Probability density function
probability density function for a multivariate Gaussian distribution \(\mathbf{X} \sim \mathcal{N}(\boldsymbol{\mu}, \boldsymbol{\Sigma})\), where \(\mathbf{X} \in \mathbb{R}^k\) is given by: \[f(\mathbf{x}) = \frac{1}{(2\pi)^{k/2}|\boldsymbol{\Sigma}|^{1/2}} \exp\!\left(-\frac{1}{2}(\mathbf{x} - \boldsymbol{\mu})^\top \boldsymbol{\Sigma}^{-1}(\mathbf{x} - \boldsymbol{\mu})\right)\]
Mean vector and covariance matrix
Mean vector and covariance matrix are given by: \[\mathbb{E}[\mathbf{X}] = \boldsymbol{\mu} = \begin{pmatrix}\mu_1 \\ \vdots \\ \mu_k\end{pmatrix} \qquad \boldsymbol{\Sigma} = \begin{pmatrix}\sigma_1^2 & \cdots & \sigma_{1k} \\ \vdots & \ddots & \vdots \\ \sigma_{k1} & \cdots & \sigma_k^2\end{pmatrix}\]
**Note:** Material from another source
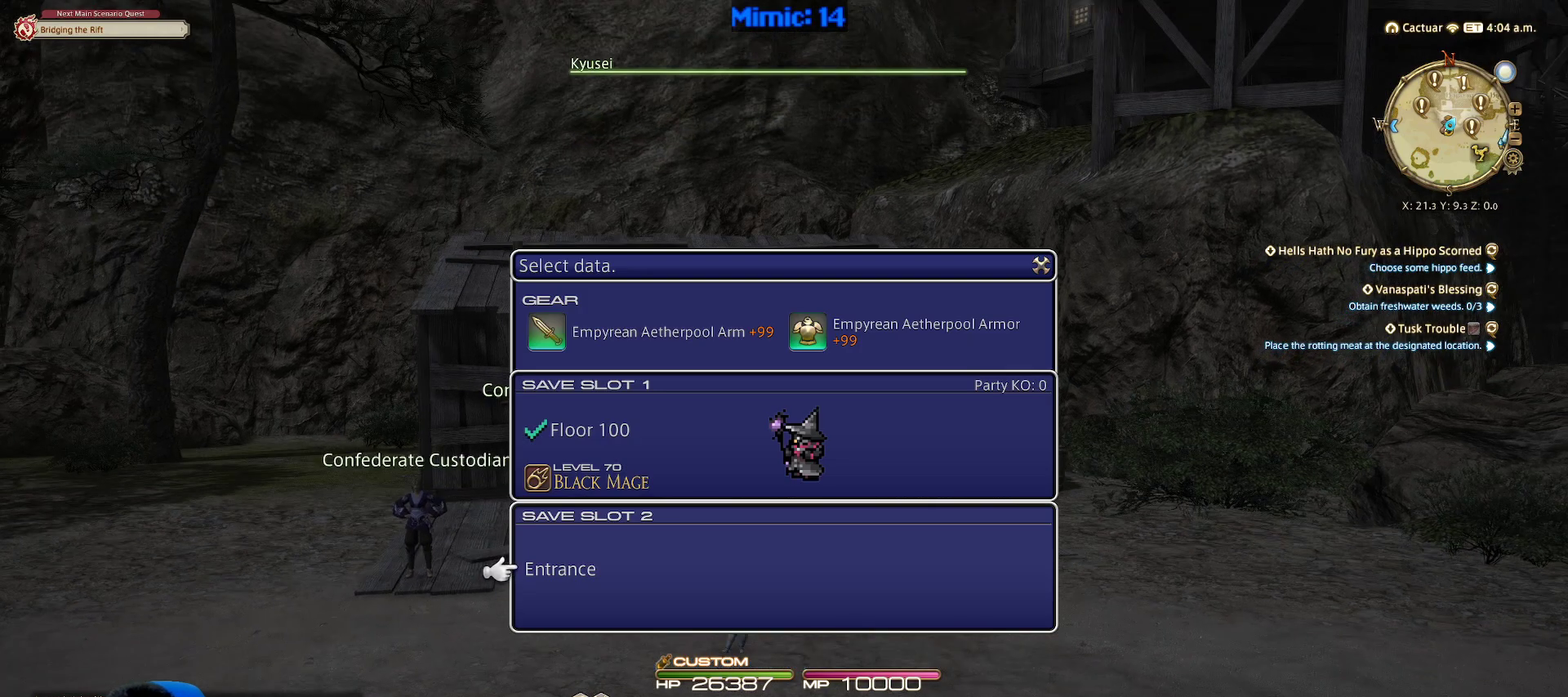
{"keys": [], "events": [[317, "lbracket", "down"], [417, "lbracket", "up"]]}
where \(\sigma_{ij} = \operatorname{Cov}(X_i, X_j) = \rho_{ij}\sigma_i\sigma_j\) and \(\boldsymbol{\Sigma}\) must be symmetric positive semi-definite.
Mahalanobis distance
Mahalanobis distance is given by: \[\Delta^2 = (\mathbf{x} - \boldsymbol{\mu})^\top \boldsymbol{\Sigma}^{-1}(\mathbf{x} - \boldsymbol{\mu}) \sim \chi^2(k)\]
Contours of constant density are ellipsoids satisfying \(\Delta^2 = c\).
KL divergence
KL divergence between two multivariate normals \(p = \mathcal{N}(\boldsymbol{\mu}_0, \boldsymbol{\Sigma}_0)\) and \(q = \mathcal{N}(\boldsymbol{\mu}_1, \boldsymbol{\Sigma}_1)\) is given by: \[D_{\mathrm{KL}}(p \,\|\, q) = \frac{1}{2}\left[\operatorname{tr}(\boldsymbol{\Sigma}_1^{-1}\boldsymbol{\Sigma}_0) + (\boldsymbol{\mu}_1 - \boldsymbol{\mu}_0)^\top\boldsymbol{\Sigma}_1^{-1}(\boldsymbol{\mu}_1 - \boldsymbol{\mu}_0) - k + \ln\frac{|\boldsymbol{\Sigma}_1|}{|\boldsymbol{\Sigma}_0|}\right]\]
Marginal distributions
Any subset \(\mathbf{X}_A \subset \mathbf{X}\) of size \(m\) is itself multivariate normal and is given by: \[\mathbf{X}_A \sim \mathcal{N}(\boldsymbol{\mu}_A,\, \boldsymbol{\Sigma}_{AA})\]
Conditional distribution
Partitioning \(\mathbf{X} = (\mathbf{X}_1, \mathbf{X}_2)\), the distribution of \(\mathbf{X}_1\) given \(\mathbf{X}_2 = \mathbf{x}_2\) is given by: \[\mathbf{X}_1 \mid \mathbf{X}_2 = \mathbf{x}_2 \;\sim\; \mathcal{N}\!\left(\boldsymbol{\mu}_1 + \boldsymbol{\Sigma}_{12}\boldsymbol{\Sigma}_{22}^{-1}(\mathbf{x}_2 - \boldsymbol{\mu}_2),\;\; \boldsymbol{\Sigma}_{11} - \boldsymbol{\Sigma}_{12}\boldsymbol{\Sigma}_{22}^{-1}\boldsymbol{\Sigma}_{21}\right)\]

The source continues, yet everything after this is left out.